SELECTED EXTRACT section start
/corun

coroutine based python library that uses only built-in python features to provide a low-level event driven programming model

Primary LanguagePython

corun

Acknowledgements

I'd like to acknowledge that without the work previously done by David Beazey I probably wouldn't have such a great starting point for writing this module. I started writing corun after going through his presentation found here. From which I drew quite a bit of the scheduler work done in corun. There were a few things I decided to drop yield trampolining from the corun module because I found that it complicated the code more (resulting in some performance issues that I couldn't easily solve) as well as it didn't give the end module user the full control of when his/her coroutine wanted to give time for the scheduler to schedule in more workers. I also decided to add a few new notions which included the ability to put coroutines to sleep for sometime and came up with a solution similar to the solution presented by David on how to make a task wait for another task to terminate.

Introduction

corun is a coroutine based Python library that uses only built-in Python features to provide a low-level event driven programming model to be used when you can't scale a very common thread based approach to 10K+ concurrently running threads. Its also the case that the tasks being done by those threads is primarily I/O bound and not CPU bound as at that point the coroutine approach may not perform as well as a regular threaded model.

There are a few other "similar" libraries out there such as gevent and cogen, but I found that gevent tried to hide the exact points at which your coroutine was "yielding" to the scheduler. Cogen was closer to what I wanted but I didn't see why it needed you to decorate your coroutines with the @coro decorator and their google code project hasn't been touched in 2 years and even pip or easy_install couldn't find some dependencies when trying to install. So I'm assuming that the code is unmaintained and an abadoned project at this point.

Requirements

  • Python 2.5+

Installation

pip install -e git+git://github.com/rlgomes/corun.git#egg=corun

Usage Examples

For examples have a look at the tests folder. I will add more samples to this README in the near future which will describe different ways of using corun.

Performance Stats

You can easily run the built-in tests by issuing:

python setup.py test

on a freshly checked out copy and you'll get results similar to the following:

test_corun (tests.concurrent_task_test.ConcurrenTaskTest) ...
corun time:	0.269580 10000
ok
test_gevent (tests.concurrent_task_test.ConcurrenTaskTest) ...
gevent time:	0.497005 10000
ok
test_thread (tests.concurrent_task_test.ConcurrenTaskTest) ...
thread time:	1.338474 10000
ok
test_corun (tests.io_task_test.IOTaskTest) ...
corun time:	0.289584 100
ok
test_gevent (tests.io_task_test.IOTaskTest) ...
gevent time:	3.748089 100
ok
test_thread (tests.io_task_test.IOTaskTest) ...
thread time:	1.230650 100
ok
Starting tests in 3 seconds...
concurrent connection limit is 2048
listening at localhost:9999
test_1_thread (tests.urlfetch_test.URLFetchTest) ...
thread time:	4.171722 1000
ok
test_2_corun (tests.urlfetch_test.URLFetchTest) ...
corun time:	0.450275 1000
ok
test_3_gevent (tests.urlfetch_test.URLFetchTest) ...
gevent time:	0.489684 1000
ok

----------------------------------------------------------------------
Ran 9 tests in 17.363s

OK

The results of my tests are pretty impressive but I realize this library still needs a few features and may certainly have situations where it does not outperform the other two approaches.
SELECTED EXTRACT section end
MATERIAL SUPPLIED section start
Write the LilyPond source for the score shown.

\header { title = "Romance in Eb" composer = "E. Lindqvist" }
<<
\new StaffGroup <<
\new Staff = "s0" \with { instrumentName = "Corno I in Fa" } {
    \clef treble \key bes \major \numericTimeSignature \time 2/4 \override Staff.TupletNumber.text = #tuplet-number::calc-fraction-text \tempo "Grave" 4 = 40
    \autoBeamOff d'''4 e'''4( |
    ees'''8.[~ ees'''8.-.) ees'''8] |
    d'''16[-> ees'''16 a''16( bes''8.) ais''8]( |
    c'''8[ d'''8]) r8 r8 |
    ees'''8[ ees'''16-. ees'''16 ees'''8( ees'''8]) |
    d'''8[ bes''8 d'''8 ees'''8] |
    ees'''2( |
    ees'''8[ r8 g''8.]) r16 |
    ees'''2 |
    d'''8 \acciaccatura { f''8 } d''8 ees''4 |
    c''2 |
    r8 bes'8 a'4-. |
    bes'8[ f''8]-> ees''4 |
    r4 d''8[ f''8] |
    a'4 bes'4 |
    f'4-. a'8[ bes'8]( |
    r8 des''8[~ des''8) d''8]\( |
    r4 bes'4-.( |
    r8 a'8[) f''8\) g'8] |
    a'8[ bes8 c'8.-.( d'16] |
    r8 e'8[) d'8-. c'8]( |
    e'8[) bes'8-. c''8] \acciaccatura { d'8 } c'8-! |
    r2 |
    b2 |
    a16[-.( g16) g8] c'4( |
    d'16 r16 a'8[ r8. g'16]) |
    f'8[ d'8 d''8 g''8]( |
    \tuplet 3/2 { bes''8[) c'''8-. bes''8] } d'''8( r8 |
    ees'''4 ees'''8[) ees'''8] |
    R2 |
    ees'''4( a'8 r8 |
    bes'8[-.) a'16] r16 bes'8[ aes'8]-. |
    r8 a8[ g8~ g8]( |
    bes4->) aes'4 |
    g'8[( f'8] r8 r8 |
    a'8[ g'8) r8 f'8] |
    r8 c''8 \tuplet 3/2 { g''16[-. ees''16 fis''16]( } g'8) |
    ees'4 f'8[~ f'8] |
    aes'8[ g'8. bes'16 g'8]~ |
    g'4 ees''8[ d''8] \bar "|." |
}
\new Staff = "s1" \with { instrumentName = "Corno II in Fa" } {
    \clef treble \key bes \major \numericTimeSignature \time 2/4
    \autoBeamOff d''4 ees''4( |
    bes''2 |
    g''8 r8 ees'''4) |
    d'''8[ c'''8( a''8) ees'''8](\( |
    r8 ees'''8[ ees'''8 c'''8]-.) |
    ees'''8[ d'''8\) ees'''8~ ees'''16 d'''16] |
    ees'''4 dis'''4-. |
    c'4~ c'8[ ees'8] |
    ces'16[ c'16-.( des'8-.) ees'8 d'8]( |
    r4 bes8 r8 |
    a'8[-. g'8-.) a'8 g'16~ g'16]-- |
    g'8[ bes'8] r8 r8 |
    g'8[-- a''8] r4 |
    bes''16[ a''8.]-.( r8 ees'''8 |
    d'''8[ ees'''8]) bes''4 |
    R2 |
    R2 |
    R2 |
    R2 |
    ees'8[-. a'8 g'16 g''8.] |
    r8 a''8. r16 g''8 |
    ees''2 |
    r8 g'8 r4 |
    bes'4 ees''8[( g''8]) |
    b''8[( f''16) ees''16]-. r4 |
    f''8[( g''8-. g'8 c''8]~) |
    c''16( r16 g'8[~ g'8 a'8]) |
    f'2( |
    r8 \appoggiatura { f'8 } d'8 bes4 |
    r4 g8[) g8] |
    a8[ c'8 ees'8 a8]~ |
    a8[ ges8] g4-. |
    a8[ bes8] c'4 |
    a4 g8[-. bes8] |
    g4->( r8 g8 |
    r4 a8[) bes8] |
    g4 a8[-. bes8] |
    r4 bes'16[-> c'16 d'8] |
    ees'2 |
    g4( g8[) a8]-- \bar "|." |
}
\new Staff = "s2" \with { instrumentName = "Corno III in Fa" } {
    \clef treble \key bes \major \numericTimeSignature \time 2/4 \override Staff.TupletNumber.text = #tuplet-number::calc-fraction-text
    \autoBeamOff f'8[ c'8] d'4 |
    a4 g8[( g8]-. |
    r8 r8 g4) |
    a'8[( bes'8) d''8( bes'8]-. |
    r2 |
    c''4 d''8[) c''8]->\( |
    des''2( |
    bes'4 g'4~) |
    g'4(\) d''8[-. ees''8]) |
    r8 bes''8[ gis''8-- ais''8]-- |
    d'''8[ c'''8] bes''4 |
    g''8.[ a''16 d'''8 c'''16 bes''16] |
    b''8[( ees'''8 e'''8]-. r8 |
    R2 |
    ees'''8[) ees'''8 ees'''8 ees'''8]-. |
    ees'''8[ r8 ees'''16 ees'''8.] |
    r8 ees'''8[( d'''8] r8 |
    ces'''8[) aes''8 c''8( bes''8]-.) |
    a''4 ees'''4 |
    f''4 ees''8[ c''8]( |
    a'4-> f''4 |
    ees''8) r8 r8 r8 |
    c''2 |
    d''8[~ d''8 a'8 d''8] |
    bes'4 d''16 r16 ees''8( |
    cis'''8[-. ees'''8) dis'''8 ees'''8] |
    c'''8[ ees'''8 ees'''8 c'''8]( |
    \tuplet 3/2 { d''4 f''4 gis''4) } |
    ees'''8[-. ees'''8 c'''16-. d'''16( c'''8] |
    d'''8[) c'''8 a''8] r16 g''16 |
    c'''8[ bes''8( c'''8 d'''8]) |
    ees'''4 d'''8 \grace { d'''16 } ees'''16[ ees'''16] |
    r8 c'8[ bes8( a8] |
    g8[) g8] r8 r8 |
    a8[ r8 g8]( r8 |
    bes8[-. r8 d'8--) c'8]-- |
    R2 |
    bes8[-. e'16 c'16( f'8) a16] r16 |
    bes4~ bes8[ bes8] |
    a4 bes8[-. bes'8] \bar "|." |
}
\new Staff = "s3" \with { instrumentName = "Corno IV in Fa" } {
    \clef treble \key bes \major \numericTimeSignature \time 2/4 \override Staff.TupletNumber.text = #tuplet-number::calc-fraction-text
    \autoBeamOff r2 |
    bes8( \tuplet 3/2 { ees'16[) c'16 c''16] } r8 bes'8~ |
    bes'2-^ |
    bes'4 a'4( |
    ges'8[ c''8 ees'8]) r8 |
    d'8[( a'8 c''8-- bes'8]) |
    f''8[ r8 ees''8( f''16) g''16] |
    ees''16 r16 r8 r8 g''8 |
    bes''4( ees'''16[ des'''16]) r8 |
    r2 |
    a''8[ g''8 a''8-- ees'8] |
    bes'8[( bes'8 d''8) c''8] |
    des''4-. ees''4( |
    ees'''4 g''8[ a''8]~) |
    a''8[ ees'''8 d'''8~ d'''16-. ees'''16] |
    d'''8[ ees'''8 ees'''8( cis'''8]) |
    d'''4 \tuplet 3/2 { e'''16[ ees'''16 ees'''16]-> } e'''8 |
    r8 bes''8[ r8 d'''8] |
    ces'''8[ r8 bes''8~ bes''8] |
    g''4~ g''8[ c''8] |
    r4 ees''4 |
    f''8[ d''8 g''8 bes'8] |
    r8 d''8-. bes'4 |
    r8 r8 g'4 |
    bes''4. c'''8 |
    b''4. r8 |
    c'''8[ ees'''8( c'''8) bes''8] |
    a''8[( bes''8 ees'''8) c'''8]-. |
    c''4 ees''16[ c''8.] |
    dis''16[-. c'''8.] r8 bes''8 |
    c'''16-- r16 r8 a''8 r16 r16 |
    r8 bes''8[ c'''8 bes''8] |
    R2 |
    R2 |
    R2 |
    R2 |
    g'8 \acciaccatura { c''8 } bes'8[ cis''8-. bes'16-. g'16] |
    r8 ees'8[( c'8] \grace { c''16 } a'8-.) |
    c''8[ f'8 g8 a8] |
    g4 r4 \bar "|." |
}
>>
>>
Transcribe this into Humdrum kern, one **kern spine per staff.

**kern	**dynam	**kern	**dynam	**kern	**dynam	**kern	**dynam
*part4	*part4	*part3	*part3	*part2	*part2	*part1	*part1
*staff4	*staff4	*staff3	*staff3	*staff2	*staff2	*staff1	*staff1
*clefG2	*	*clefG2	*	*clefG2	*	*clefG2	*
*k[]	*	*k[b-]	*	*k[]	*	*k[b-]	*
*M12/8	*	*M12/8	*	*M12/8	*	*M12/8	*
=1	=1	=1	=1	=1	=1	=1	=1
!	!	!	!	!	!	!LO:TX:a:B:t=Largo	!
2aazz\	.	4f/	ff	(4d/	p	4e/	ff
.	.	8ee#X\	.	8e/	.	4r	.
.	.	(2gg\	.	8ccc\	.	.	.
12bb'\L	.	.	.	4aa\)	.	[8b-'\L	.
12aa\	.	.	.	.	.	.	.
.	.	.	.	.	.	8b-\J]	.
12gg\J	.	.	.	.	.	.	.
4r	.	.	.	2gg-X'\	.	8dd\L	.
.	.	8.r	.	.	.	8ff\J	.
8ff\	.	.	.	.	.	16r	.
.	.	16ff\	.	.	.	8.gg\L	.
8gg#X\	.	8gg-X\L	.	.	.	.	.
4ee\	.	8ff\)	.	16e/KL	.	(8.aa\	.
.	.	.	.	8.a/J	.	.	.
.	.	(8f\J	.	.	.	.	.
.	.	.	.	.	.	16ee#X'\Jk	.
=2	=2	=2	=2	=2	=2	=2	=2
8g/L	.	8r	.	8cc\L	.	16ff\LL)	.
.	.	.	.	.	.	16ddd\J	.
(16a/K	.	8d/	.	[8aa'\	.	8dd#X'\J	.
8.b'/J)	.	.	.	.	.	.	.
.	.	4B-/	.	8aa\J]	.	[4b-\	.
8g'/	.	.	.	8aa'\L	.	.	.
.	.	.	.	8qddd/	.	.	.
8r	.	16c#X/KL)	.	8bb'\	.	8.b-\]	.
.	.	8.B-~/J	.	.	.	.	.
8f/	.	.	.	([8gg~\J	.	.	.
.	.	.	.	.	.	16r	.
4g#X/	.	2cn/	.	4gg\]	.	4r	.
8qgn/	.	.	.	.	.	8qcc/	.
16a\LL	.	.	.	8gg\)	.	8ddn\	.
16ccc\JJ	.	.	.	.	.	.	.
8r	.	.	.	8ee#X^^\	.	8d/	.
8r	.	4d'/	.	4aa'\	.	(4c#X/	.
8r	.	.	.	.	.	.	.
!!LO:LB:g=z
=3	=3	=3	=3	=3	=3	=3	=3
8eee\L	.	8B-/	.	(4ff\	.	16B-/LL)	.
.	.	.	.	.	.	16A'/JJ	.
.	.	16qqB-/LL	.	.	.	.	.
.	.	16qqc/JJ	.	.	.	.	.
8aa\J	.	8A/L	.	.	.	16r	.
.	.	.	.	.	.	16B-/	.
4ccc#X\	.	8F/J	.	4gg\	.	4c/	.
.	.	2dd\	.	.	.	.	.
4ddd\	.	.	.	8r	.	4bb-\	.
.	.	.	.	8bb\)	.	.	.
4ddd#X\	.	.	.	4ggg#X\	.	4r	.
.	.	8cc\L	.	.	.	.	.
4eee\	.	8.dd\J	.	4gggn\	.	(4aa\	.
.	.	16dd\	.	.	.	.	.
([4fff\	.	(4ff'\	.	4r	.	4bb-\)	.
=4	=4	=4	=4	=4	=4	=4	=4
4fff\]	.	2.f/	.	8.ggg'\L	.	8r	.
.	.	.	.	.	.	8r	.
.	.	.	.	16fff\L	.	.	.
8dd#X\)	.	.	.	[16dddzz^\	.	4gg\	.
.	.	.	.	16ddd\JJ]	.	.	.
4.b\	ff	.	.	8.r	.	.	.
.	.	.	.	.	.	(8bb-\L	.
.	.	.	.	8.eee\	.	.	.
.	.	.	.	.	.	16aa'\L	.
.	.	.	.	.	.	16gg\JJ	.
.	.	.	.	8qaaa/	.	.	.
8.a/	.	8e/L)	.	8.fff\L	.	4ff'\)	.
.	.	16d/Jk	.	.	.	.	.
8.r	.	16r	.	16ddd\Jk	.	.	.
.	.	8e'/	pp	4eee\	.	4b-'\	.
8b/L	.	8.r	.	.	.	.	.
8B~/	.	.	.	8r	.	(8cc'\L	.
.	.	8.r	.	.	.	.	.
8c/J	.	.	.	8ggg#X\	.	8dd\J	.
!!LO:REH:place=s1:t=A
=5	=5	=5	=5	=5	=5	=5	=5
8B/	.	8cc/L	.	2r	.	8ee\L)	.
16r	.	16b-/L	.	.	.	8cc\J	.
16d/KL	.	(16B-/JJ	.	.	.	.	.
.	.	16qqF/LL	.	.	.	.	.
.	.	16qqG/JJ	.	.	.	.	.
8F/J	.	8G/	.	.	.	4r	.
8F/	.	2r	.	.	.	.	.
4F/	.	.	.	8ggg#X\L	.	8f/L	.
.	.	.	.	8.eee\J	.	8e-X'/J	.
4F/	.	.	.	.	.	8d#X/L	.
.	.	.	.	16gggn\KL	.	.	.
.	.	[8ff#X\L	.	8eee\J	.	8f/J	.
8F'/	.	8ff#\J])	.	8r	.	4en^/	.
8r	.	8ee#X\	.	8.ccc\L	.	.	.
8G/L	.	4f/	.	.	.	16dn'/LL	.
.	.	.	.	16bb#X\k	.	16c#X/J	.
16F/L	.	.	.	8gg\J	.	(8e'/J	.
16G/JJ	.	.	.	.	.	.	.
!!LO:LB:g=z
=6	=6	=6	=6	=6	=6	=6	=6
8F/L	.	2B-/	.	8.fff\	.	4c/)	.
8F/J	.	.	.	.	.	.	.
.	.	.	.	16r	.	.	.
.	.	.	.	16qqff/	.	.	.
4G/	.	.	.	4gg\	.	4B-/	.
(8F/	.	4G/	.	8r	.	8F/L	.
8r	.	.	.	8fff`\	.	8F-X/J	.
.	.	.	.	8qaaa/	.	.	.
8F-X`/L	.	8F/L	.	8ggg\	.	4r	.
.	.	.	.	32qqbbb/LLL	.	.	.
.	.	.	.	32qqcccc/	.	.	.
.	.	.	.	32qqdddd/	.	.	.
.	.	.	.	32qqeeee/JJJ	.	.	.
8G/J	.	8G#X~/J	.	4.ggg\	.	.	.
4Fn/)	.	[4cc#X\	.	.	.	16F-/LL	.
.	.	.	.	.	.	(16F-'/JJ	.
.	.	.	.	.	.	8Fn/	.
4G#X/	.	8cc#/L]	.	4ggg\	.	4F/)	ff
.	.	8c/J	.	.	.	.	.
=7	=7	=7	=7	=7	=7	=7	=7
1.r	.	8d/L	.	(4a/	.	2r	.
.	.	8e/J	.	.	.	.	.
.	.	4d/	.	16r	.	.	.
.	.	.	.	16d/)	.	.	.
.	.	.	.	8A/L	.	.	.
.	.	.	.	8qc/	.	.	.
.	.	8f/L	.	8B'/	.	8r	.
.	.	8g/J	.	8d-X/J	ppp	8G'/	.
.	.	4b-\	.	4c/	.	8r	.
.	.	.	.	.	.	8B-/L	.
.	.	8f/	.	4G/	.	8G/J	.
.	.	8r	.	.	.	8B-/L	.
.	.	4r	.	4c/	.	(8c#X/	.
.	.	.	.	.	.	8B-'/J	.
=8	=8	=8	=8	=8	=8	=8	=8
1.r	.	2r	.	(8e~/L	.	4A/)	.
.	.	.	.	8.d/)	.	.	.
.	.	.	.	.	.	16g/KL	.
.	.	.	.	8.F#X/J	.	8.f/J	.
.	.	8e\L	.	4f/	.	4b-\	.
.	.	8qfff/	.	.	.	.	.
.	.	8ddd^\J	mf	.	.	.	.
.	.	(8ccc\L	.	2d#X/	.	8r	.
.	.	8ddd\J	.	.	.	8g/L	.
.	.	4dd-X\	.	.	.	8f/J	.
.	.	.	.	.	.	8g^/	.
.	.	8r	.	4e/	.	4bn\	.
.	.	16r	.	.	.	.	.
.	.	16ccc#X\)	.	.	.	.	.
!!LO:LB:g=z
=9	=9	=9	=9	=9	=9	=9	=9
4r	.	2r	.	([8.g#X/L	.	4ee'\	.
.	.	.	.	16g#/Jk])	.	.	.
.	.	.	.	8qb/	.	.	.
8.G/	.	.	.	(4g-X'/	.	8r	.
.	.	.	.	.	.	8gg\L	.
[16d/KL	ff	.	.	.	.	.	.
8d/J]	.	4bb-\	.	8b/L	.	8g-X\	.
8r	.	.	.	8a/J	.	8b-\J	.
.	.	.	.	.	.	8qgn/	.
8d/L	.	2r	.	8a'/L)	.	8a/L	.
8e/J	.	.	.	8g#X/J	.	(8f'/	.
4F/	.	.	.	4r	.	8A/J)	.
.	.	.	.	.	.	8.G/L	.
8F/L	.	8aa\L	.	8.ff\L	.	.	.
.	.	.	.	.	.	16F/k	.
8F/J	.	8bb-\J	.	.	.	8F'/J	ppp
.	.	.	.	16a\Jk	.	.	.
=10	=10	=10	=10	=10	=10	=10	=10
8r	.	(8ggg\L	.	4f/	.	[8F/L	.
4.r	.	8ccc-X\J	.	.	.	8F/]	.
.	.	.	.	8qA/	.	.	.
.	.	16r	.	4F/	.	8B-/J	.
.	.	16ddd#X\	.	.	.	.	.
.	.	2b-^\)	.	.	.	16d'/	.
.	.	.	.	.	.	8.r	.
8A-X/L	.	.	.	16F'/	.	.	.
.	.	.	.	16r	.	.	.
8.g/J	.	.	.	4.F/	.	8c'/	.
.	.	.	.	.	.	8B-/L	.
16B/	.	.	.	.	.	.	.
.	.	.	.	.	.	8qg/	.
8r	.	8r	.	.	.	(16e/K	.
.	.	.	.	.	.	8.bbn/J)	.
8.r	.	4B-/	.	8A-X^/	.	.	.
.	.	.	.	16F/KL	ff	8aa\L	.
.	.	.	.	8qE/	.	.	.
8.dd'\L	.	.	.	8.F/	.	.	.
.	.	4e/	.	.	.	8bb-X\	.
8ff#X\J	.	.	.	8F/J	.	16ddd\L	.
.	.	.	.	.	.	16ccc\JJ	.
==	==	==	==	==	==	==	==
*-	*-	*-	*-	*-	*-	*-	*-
MATERIAL SUPPLIED section end
• [WHAT TO DO]
a: Please revise the corun README from "on a freshly" through "test_corun (tests.io_task_test.IOTaskTest) ...", changing "freshly checked out" to "newly cloned".
b: Name every section heading in the corun README.
Work only from the corun README.

• [ANSWERS PROVIDED]
a:
on a newly cloned copy and you'll get results similar to the following:

test_corun (tests.concurrent_task_test.ConcurrenTaskTest) ...
corun time:	0.269580 10000
ok
test_gevent (tests.concurrent_task_test.ConcurrenTaskTest) ...
gevent time:	0.497005 10000
ok
test_thread (tests.concurrent_task_test.ConcurrenTaskTest) ...
thread time:	1.338474 10000
ok
test_corun (tests.io_task_test.IOTaskTest) ...

b:
Acknowledgements
Introduction
Requirements
Installation
Usage Examples
Performance Stats